• **Brief**:
Copy the records below exactly.
################
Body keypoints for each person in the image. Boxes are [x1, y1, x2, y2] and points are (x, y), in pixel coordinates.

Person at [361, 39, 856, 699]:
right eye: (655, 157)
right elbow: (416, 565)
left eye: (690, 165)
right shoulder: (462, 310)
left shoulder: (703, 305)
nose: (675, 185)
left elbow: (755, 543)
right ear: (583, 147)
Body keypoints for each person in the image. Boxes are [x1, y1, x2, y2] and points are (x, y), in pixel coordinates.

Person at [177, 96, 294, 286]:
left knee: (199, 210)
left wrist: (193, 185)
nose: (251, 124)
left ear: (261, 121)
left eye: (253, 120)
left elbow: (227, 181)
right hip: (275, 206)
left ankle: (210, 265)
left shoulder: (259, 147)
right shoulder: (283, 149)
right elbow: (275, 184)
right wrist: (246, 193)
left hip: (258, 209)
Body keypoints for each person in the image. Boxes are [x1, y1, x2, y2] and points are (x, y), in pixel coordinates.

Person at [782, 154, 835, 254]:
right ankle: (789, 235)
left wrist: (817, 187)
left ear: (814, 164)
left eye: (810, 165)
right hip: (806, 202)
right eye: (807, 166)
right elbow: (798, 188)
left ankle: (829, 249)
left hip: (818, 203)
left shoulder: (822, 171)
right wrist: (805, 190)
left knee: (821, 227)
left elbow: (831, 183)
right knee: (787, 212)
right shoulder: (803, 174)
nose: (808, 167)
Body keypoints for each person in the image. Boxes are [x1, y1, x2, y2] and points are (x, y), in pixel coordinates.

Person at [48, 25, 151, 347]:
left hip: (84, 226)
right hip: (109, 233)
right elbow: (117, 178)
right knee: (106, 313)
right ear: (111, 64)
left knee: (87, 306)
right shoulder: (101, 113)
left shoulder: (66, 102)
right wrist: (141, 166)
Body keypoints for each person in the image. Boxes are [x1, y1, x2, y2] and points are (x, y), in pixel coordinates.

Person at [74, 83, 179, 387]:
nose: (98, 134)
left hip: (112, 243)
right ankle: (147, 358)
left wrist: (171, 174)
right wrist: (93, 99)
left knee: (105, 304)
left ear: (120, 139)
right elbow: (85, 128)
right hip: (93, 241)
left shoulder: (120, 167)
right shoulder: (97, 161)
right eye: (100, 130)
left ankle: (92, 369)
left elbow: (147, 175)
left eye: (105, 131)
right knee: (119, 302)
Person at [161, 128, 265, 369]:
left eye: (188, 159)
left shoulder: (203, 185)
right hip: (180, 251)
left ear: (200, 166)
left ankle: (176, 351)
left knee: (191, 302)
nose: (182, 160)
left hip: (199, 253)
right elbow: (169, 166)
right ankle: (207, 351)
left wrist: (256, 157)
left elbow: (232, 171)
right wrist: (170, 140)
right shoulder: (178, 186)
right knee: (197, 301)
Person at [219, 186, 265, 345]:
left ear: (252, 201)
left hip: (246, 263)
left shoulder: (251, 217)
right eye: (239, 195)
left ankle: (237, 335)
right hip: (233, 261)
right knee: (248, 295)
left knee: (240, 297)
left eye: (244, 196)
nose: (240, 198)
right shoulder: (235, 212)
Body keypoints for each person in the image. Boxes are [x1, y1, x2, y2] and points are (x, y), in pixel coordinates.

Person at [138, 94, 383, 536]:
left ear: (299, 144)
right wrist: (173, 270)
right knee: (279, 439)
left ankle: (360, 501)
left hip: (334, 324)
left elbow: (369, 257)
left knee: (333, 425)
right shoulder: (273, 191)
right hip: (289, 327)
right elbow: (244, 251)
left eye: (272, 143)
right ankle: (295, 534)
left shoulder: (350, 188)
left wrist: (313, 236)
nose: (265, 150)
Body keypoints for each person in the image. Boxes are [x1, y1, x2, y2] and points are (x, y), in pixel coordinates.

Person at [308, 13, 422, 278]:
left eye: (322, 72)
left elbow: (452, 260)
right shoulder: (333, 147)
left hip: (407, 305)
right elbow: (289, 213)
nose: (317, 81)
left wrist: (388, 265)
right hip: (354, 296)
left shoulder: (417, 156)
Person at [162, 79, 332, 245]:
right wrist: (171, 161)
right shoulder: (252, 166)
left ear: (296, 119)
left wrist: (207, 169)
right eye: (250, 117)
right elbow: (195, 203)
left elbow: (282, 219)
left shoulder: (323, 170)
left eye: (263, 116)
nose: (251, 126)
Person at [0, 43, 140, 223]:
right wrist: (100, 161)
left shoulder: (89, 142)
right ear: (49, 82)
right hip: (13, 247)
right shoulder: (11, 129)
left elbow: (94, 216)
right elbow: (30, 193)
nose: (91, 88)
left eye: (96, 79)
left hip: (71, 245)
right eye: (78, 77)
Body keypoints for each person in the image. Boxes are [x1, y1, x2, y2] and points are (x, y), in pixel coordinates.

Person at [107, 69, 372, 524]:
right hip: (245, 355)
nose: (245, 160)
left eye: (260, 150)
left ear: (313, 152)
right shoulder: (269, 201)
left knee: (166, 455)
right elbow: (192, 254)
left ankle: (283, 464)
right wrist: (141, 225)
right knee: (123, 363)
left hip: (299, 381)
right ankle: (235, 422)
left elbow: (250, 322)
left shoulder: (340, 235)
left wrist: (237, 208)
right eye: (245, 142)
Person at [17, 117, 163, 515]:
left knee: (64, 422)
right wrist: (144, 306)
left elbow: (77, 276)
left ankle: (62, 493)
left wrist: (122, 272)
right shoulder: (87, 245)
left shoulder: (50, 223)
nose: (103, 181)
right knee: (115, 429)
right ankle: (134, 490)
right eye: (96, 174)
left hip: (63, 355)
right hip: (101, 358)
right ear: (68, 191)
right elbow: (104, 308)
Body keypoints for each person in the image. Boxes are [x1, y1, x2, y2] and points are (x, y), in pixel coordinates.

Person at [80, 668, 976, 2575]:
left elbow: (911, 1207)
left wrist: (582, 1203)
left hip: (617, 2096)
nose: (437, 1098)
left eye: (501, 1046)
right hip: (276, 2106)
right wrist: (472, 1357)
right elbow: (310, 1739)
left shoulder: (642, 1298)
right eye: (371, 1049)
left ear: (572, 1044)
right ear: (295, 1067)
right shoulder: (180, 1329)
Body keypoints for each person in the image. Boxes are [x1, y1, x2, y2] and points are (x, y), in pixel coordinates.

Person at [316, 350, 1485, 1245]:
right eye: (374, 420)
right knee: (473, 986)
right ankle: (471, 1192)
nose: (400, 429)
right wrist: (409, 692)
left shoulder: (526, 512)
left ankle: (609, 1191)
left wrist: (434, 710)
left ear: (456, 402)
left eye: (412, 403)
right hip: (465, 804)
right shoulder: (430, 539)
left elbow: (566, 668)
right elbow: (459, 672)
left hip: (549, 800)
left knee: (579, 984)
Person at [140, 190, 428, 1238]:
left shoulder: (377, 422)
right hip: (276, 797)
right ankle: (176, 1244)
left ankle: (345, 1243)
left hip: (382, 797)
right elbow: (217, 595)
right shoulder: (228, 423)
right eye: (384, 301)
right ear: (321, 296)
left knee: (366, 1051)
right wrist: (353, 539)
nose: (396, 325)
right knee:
################
• **Problem solution**:
Body keypoints for each person in the image. Boxes are [x1, y1, x2, y2] and points are (x, y), in pixel coordinates.

Person at [361, 39, 856, 699]:
right eye: (655, 157)
right elbow: (416, 565)
left eye: (690, 165)
right shoulder: (462, 310)
left shoulder: (703, 305)
nose: (675, 185)
left elbow: (755, 543)
right ear: (583, 147)
Body keypoints for each person in the image. Boxes are [x1, y1, x2, y2] and points are (x, y), in pixel coordinates.

Person at [177, 96, 294, 286]:
left knee: (199, 210)
left wrist: (193, 185)
nose: (251, 124)
left ear: (261, 121)
left eye: (253, 120)
left elbow: (227, 181)
right hip: (275, 206)
left ankle: (210, 265)
left shoulder: (259, 147)
right shoulder: (283, 149)
right elbow: (275, 184)
right wrist: (246, 193)
left hip: (258, 209)
Body keypoints for each person in the image. Boxes are [x1, y1, x2, y2] and points are (x, y), in pixel coordinates.

Person at [782, 154, 835, 254]:
right ankle: (789, 235)
left wrist: (817, 187)
left ear: (814, 164)
left eye: (810, 165)
right hip: (806, 202)
right eye: (807, 166)
right elbow: (798, 188)
left ankle: (829, 249)
left hip: (818, 203)
left shoulder: (822, 171)
right wrist: (805, 190)
left knee: (821, 227)
left elbow: (831, 183)
right knee: (787, 212)
right shoulder: (803, 174)
nose: (808, 167)
Body keypoints for each person in the image. Boxes are [x1, y1, x2, y2] and points are (x, y), in pixel coordinates.

Person at [48, 25, 151, 347]:
left hip: (84, 226)
right hip: (109, 233)
right elbow: (117, 178)
right knee: (106, 313)
right ear: (111, 64)
left knee: (87, 306)
right shoulder: (101, 113)
left shoulder: (66, 102)
right wrist: (141, 166)
Body keypoints for each person in the image. Boxes are [x1, y1, x2, y2] and points are (x, y), in pixel coordinates.

Person at [74, 83, 179, 387]:
nose: (98, 134)
left hip: (112, 243)
right ankle: (147, 358)
left wrist: (171, 174)
right wrist: (93, 99)
left knee: (105, 304)
left ear: (120, 139)
right elbow: (85, 128)
right hip: (93, 241)
left shoulder: (120, 167)
right shoulder: (97, 161)
right eye: (100, 130)
left ankle: (92, 369)
left elbow: (147, 175)
left eye: (105, 131)
right knee: (119, 302)
Person at [161, 128, 265, 369]:
left eye: (188, 159)
left shoulder: (203, 185)
right hip: (180, 251)
left ear: (200, 166)
left ankle: (176, 351)
left knee: (191, 302)
nose: (182, 160)
left hip: (199, 253)
right elbow: (169, 166)
right ankle: (207, 351)
left wrist: (256, 157)
left elbow: (232, 171)
right wrist: (170, 140)
right shoulder: (178, 186)
right knee: (197, 301)
Person at [219, 186, 265, 345]:
left ear: (252, 201)
left hip: (246, 263)
left shoulder: (251, 217)
right eye: (239, 195)
left ankle: (237, 335)
right hip: (233, 261)
right knee: (248, 295)
left knee: (240, 297)
left eye: (244, 196)
nose: (240, 198)
right shoulder: (235, 212)
Body keypoints for each person in the image. Boxes are [x1, y1, x2, y2] and points are (x, y), in pixel coordinates.

Person at [138, 94, 383, 536]:
left ear: (299, 144)
right wrist: (173, 270)
right knee: (279, 439)
left ankle: (360, 501)
left hip: (334, 324)
left elbow: (369, 257)
left knee: (333, 425)
right shoulder: (273, 191)
right hip: (289, 327)
right elbow: (244, 251)
left eye: (272, 143)
right ankle: (295, 534)
left shoulder: (350, 188)
left wrist: (313, 236)
nose: (265, 150)
Body keypoints for each person in the image. Boxes are [x1, y1, x2, y2] and points are (x, y), in pixel coordinates.

Person at [308, 13, 422, 278]:
left eye: (322, 72)
left elbow: (452, 260)
right shoulder: (333, 147)
left hip: (407, 305)
right elbow: (289, 213)
nose: (317, 81)
left wrist: (388, 265)
right hip: (354, 296)
left shoulder: (417, 156)
Person at [162, 79, 332, 245]:
right wrist: (171, 161)
right shoulder: (252, 166)
left ear: (296, 119)
left wrist: (207, 169)
right eye: (250, 117)
right elbow: (195, 203)
left elbow: (282, 219)
left shoulder: (323, 170)
left eye: (263, 116)
nose: (251, 126)
Person at [0, 43, 140, 223]:
right wrist: (100, 161)
left shoulder: (89, 142)
right ear: (49, 82)
right hip: (13, 247)
right shoulder: (11, 129)
left elbow: (94, 216)
right elbow: (30, 193)
nose: (91, 88)
left eye: (96, 79)
left hip: (71, 245)
right eye: (78, 77)
Body keypoints for each person in the image. Boxes are [x1, y1, x2, y2] and points are (x, y), in pixel coordinates.

Person at [107, 69, 372, 524]:
right hip: (245, 355)
nose: (245, 160)
left eye: (260, 150)
left ear: (313, 152)
right shoulder: (269, 201)
left knee: (166, 455)
right elbow: (192, 254)
left ankle: (283, 464)
right wrist: (141, 225)
right knee: (123, 363)
left hip: (299, 381)
right ankle: (235, 422)
left elbow: (250, 322)
left shoulder: (340, 235)
left wrist: (237, 208)
right eye: (245, 142)
Person at [17, 117, 163, 515]:
left knee: (64, 422)
right wrist: (144, 306)
left elbow: (77, 276)
left ankle: (62, 493)
left wrist: (122, 272)
right shoulder: (87, 245)
left shoulder: (50, 223)
nose: (103, 181)
right knee: (115, 429)
right ankle: (134, 490)
right eye: (96, 174)
left hip: (63, 355)
right hip: (101, 358)
right ear: (68, 191)
right elbow: (104, 308)
Body keypoints for each person in the image. Boxes are [x1, y1, x2, y2] and points are (x, y), in pixel coordinates.

Person at [80, 668, 976, 2575]:
left elbow: (911, 1207)
left wrist: (582, 1203)
left hip: (617, 2096)
nose: (437, 1098)
left eye: (501, 1046)
right hip: (276, 2106)
right wrist: (472, 1357)
right elbow: (310, 1739)
left shoulder: (642, 1298)
right eye: (371, 1049)
left ear: (572, 1044)
right ear: (295, 1067)
right shoulder: (180, 1329)
Body keypoints for each person in the image. Boxes are [x1, y1, x2, y2] and points are (x, y), in pixel coordinates.

Person at [316, 350, 1485, 1245]:
right eye: (374, 420)
right knee: (473, 986)
right ankle: (471, 1192)
nose: (400, 429)
right wrist: (409, 692)
left shoulder: (526, 512)
left ankle: (609, 1191)
left wrist: (434, 710)
left ear: (456, 402)
left eye: (412, 403)
right hip: (465, 804)
right shoulder: (430, 539)
left elbow: (566, 668)
right elbow: (459, 672)
left hip: (549, 800)
left knee: (579, 984)
Person at [140, 190, 428, 1238]:
left shoulder: (377, 422)
right hip: (276, 797)
right ankle: (176, 1244)
left ankle: (345, 1243)
left hip: (382, 797)
right elbow: (217, 595)
right shoulder: (228, 423)
right eye: (384, 301)
right ear: (321, 296)
left knee: (366, 1051)
right wrist: (353, 539)
nose: (396, 325)
right knee:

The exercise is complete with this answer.